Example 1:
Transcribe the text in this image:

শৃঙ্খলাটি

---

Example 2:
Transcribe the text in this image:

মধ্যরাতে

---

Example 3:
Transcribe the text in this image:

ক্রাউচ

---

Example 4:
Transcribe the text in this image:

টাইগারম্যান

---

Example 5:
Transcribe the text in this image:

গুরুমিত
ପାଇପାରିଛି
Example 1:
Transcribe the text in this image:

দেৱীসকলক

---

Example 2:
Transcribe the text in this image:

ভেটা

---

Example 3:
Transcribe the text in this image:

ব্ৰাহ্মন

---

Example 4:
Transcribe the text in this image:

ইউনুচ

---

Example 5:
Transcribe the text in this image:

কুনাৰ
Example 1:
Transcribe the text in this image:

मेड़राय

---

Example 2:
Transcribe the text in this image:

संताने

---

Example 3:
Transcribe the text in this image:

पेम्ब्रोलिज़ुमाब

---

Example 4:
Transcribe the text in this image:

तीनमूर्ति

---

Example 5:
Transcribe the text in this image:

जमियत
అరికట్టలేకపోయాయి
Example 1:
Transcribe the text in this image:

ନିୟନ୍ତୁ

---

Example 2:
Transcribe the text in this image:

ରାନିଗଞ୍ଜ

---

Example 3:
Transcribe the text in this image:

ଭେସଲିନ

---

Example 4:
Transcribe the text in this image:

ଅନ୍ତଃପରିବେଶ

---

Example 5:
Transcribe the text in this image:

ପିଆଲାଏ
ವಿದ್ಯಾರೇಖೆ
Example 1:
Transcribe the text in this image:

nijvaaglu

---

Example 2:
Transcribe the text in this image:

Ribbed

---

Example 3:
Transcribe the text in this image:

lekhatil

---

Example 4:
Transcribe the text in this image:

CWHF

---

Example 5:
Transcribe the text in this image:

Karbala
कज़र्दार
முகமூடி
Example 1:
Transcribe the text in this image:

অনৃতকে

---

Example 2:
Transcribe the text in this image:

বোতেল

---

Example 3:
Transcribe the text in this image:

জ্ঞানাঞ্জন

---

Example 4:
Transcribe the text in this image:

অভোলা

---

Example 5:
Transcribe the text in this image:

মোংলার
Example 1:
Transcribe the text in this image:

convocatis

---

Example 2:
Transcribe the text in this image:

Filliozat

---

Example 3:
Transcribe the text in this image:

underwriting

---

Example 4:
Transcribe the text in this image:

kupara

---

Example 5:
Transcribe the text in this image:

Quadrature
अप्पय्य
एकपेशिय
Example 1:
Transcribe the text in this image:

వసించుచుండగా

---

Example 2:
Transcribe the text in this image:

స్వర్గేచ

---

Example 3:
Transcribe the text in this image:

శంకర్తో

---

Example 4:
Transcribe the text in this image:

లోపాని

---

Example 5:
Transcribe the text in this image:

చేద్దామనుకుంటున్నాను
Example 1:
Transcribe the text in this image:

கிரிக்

#####

Aim of the task
Write all the entries out again exactly as they are.

Result of this exercise
Example 1:
Transcribe the text in this image:

শৃঙ্খলাটি

---

Example 2:
Transcribe the text in this image:

মধ্যরাতে

---

Example 3:
Transcribe the text in this image:

ক্রাউচ

---

Example 4:
Transcribe the text in this image:

টাইগারম্যান

---

Example 5:
Transcribe the text in this image:

গুরুমিত
ପାଇପାରିଛି
Example 1:
Transcribe the text in this image:

দেৱীসকলক

---

Example 2:
Transcribe the text in this image:

ভেটা

---

Example 3:
Transcribe the text in this image:

ব্ৰাহ্মন

---

Example 4:
Transcribe the text in this image:

ইউনুচ

---

Example 5:
Transcribe the text in this image:

কুনাৰ
Example 1:
Transcribe the text in this image:

मेड़राय

---

Example 2:
Transcribe the text in this image:

संताने

---

Example 3:
Transcribe the text in this image:

पेम्ब्रोलिज़ुमाब

---

Example 4:
Transcribe the text in this image:

तीनमूर्ति

---

Example 5:
Transcribe the text in this image:

जमियत
అరికట్టలేకపోయాయి
Example 1:
Transcribe the text in this image:

ନିୟନ୍ତୁ

---

Example 2:
Transcribe the text in this image:

ରାନିଗଞ୍ଜ

---

Example 3:
Transcribe the text in this image:

ଭେସଲିନ

---

Example 4:
Transcribe the text in this image:

ଅନ୍ତଃପରିବେଶ

---

Example 5:
Transcribe the text in this image:

ପିଆଲାଏ
ವಿದ್ಯಾರೇಖೆ
Example 1:
Transcribe the text in this image:

nijvaaglu

---

Example 2:
Transcribe the text in this image:

Ribbed

---

Example 3:
Transcribe the text in this image:

lekhatil

---

Example 4:
Transcribe the text in this image:

CWHF

---

Example 5:
Transcribe the text in this image:

Karbala
कज़र्दार
முகமூடி
Example 1:
Transcribe the text in this image:

অনৃতকে

---

Example 2:
Transcribe the text in this image:

বোতেল

---

Example 3:
Transcribe the text in this image:

জ্ঞানাঞ্জন

---

Example 4:
Transcribe the text in this image:

অভোলা

---

Example 5:
Transcribe the text in this image:

মোংলার
Example 1:
Transcribe the text in this image:

convocatis

---

Example 2:
Transcribe the text in this image:

Filliozat

---

Example 3:
Transcribe the text in this image:

underwriting

---

Example 4:
Transcribe the text in this image:

kupara

---

Example 5:
Transcribe the text in this image:

Quadrature
अप्पय्य
एकपेशिय
Example 1:
Transcribe the text in this image:

వసించుచుండగా

---

Example 2:
Transcribe the text in this image:

స్వర్గేచ

---

Example 3:
Transcribe the text in this image:

శంకర్తో

---

Example 4:
Transcribe the text in this image:

లోపాని

---

Example 5:
Transcribe the text in this image:

చేద్దామనుకుంటున్నాను
Example 1:
Transcribe the text in this image:

கிரிக்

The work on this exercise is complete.